[[ Information shown, beginning ]]

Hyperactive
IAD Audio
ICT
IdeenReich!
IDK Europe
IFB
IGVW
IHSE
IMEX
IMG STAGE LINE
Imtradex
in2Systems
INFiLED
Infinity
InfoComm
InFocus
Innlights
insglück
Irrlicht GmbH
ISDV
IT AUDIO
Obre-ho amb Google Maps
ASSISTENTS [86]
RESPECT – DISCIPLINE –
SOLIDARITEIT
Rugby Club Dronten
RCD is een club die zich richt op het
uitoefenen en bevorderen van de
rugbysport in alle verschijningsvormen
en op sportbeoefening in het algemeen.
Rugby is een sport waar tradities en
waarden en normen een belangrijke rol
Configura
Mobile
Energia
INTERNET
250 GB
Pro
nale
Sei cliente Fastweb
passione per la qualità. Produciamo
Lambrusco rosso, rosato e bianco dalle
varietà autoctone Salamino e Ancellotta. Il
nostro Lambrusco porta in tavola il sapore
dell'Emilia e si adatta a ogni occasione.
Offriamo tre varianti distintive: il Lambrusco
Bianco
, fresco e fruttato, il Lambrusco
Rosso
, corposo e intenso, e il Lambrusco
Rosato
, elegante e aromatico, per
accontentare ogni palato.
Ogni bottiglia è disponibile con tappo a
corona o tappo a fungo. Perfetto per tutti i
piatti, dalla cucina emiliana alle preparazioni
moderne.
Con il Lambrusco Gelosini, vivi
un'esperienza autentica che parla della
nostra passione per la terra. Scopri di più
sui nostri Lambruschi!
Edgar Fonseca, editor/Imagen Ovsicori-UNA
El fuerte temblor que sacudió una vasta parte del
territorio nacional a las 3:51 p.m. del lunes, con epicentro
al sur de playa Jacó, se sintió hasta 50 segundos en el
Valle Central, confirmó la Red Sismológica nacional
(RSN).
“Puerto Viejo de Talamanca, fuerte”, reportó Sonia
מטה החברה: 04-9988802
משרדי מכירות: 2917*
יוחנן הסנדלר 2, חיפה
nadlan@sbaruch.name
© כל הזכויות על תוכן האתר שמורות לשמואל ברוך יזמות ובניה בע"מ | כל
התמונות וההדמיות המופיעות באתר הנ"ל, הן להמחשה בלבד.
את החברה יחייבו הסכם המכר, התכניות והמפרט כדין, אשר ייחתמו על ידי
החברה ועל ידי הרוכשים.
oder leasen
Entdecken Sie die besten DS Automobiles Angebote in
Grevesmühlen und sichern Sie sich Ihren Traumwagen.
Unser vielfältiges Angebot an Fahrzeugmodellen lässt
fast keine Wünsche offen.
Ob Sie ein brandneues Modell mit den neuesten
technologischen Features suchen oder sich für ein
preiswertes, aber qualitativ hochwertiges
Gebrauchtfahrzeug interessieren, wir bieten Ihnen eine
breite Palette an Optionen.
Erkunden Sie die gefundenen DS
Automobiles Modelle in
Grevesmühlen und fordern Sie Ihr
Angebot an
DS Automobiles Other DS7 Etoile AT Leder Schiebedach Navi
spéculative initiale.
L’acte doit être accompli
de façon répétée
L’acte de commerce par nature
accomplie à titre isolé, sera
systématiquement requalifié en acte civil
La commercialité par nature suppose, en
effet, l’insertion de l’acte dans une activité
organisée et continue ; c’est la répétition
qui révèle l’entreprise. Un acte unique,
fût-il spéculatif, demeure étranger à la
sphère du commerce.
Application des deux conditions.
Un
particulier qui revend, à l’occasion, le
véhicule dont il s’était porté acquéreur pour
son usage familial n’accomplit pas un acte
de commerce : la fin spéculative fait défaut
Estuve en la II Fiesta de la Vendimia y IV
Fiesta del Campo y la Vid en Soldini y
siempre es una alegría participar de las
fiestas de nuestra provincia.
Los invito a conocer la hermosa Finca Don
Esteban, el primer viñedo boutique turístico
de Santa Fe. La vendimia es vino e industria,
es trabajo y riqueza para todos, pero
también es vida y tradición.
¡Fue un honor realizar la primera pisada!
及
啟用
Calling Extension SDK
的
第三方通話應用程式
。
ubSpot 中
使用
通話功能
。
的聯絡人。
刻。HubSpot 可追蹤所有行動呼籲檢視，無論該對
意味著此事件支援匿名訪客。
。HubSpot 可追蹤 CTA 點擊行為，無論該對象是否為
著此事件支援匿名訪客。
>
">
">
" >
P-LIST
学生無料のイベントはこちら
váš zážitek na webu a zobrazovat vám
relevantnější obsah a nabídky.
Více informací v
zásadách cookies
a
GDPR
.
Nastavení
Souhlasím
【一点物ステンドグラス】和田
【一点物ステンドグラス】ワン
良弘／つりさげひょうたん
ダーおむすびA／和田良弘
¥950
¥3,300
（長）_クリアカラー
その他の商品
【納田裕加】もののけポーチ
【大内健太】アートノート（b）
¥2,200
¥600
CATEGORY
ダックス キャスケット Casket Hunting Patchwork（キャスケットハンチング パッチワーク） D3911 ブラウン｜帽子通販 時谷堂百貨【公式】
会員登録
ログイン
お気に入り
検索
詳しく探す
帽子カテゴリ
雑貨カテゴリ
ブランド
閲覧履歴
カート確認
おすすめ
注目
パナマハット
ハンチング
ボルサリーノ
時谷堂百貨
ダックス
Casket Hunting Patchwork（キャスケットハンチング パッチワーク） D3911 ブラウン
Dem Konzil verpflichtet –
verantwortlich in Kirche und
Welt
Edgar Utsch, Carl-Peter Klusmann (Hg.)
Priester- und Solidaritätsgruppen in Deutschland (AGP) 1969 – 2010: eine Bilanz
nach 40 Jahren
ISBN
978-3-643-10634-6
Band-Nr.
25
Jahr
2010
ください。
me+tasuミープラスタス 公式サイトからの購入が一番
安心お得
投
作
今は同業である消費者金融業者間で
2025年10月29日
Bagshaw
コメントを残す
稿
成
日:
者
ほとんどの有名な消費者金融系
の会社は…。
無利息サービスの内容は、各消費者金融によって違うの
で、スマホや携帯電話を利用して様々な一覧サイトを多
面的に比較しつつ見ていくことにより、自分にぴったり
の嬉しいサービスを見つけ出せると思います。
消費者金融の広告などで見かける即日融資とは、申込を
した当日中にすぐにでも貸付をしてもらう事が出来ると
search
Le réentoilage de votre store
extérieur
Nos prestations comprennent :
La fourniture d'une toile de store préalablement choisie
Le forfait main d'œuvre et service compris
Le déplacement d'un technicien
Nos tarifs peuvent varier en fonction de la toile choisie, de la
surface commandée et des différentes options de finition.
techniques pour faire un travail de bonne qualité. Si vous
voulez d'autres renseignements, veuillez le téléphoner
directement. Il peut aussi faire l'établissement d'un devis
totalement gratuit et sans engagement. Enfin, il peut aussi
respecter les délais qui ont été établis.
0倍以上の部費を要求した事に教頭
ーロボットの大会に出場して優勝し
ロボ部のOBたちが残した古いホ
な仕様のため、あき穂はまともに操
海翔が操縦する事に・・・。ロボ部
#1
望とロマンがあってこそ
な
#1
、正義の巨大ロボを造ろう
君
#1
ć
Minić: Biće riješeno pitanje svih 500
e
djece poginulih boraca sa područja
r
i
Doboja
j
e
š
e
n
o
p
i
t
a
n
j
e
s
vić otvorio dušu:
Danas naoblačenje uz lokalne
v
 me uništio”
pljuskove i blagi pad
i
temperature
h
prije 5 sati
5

[[ Information shown, end ]]

» What you have to do: Render every line from the very first one down to the line containing "SOLIDARITEIT", both included, as a numbered list, and leave out any blank lines.

» Result for this task:
1. Hyperactive
2. IAD Audio
3. ICT
4. IdeenReich!
5. IDK Europe
6. IFB
7. IGVW
8. IHSE
9. IMEX
10. IMG STAGE LINE
11. Imtradex
12. in2Systems
13. INFiLED
14. Infinity
15. InfoComm
16. InFocus
17. Innlights
18. insglück
19. Irrlicht GmbH
20. ISDV
21. IT AUDIO
22. Obre-ho amb Google Maps
23. ASSISTENTS [86]
24. RESPECT – DISCIPLINE –
25. SOLIDARITEIT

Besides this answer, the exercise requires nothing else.